**EXERCISE GOAL:** Your copy should hold only the lines from the one holding "thumb tip: (569, 294)" through the last line of the records below, both included, each exact and with no pictures.

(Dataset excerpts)
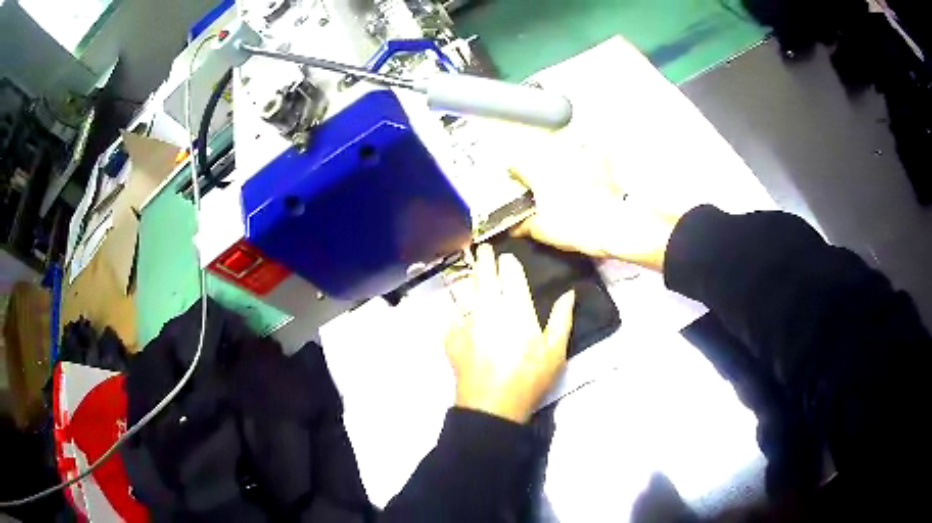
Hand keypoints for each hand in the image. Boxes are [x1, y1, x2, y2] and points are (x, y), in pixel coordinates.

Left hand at [445, 244, 575, 423]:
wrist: (491, 405)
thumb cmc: (529, 378)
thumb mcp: (555, 351)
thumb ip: (562, 319)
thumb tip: (569, 294)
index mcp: (516, 307)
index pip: (510, 272)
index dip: (507, 260)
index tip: (506, 255)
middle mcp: (488, 306)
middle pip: (483, 273)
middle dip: (483, 258)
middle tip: (482, 248)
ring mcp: (466, 320)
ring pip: (465, 290)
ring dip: (469, 279)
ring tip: (470, 273)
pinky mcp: (450, 336)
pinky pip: (451, 315)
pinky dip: (456, 311)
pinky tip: (458, 312)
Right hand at [508, 139, 679, 271]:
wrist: (613, 225)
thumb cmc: (576, 226)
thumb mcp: (544, 230)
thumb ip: (525, 226)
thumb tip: (514, 228)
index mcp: (538, 172)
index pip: (516, 163)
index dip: (514, 173)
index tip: (517, 180)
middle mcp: (558, 157)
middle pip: (540, 152)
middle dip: (539, 163)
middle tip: (544, 178)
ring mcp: (582, 154)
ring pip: (565, 145)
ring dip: (563, 155)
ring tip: (568, 169)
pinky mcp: (603, 157)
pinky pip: (592, 147)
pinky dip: (590, 152)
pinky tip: (591, 163)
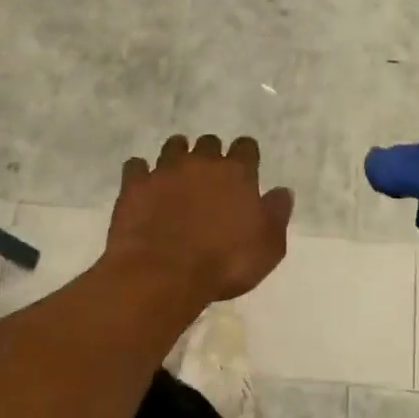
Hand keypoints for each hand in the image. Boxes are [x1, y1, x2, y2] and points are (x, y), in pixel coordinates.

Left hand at [106, 135, 294, 307]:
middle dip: (210, 154)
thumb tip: (282, 191)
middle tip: (209, 175)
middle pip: (209, 143)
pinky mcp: (135, 185)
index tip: (245, 167)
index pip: (246, 147)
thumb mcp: (268, 247)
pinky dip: (140, 172)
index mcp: (237, 173)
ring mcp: (165, 170)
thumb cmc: (224, 263)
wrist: (163, 274)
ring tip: (176, 172)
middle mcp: (201, 162)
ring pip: (173, 147)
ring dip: (177, 155)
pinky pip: (136, 166)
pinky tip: (142, 184)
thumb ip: (277, 214)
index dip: (246, 155)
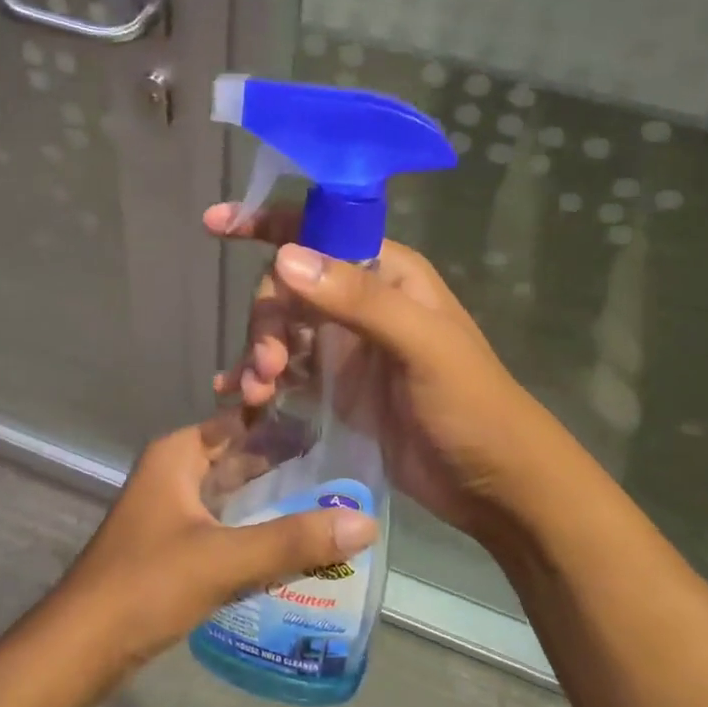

**WORKED SOLUTION:**
thumb tip: (569, 294)
index mcp: (516, 307)
index pip: (510, 272)
index dip: (507, 260)
index tip: (506, 255)
middle mcp: (488, 306)
middle pip: (483, 273)
middle dip: (483, 258)
middle tip: (482, 248)
ring mcp: (466, 320)
ring pip: (465, 290)
ring dip: (469, 279)
ring tip: (470, 273)
pinky mcp: (450, 336)
pinky pip: (451, 315)
pinky dip: (456, 311)
pinky tip: (458, 312)
Right hand at [508, 139, 679, 271]:
wrist: (613, 225)
thumb cmc: (576, 226)
thumb mcp: (544, 230)
thumb ip: (525, 226)
thumb tip: (514, 228)
index mcp: (538, 172)
index pip: (516, 163)
index dip: (514, 173)
index tip: (517, 180)
middle mcp: (558, 157)
middle pip: (540, 152)
middle dip: (539, 163)
middle tip: (544, 178)
ring mcp: (582, 154)
ring pip: (565, 145)
ring dip: (563, 155)
ring tip: (568, 169)
pinky mcp: (603, 157)
pinky pip: (592, 147)
pinky dip: (590, 152)
pinky tip: (591, 163)
Hand keypoints for each hand in the image. Boxes are [x1, y1, x2, y2] and points are (x, y), in pixel coordinates.

Left hand at [106, 135, 294, 307]:
middle dip: (210, 154)
thumb tip: (282, 191)
middle tip: (209, 175)
middle pip: (209, 143)
pinky mcp: (135, 185)
index tip: (245, 167)
index pip: (246, 147)
thumb mcp: (268, 247)
pinky dip: (140, 172)
index mcp: (237, 173)
ring mcp: (165, 170)
thumb cmc: (224, 263)
wrist: (163, 274)
ring tip: (176, 172)
middle mcp: (201, 162)
ring pip: (173, 147)
ring dip: (177, 155)
pinky pip: (136, 166)
pinky tip: (142, 184)
thumb ip: (277, 214)
index dip: (246, 155)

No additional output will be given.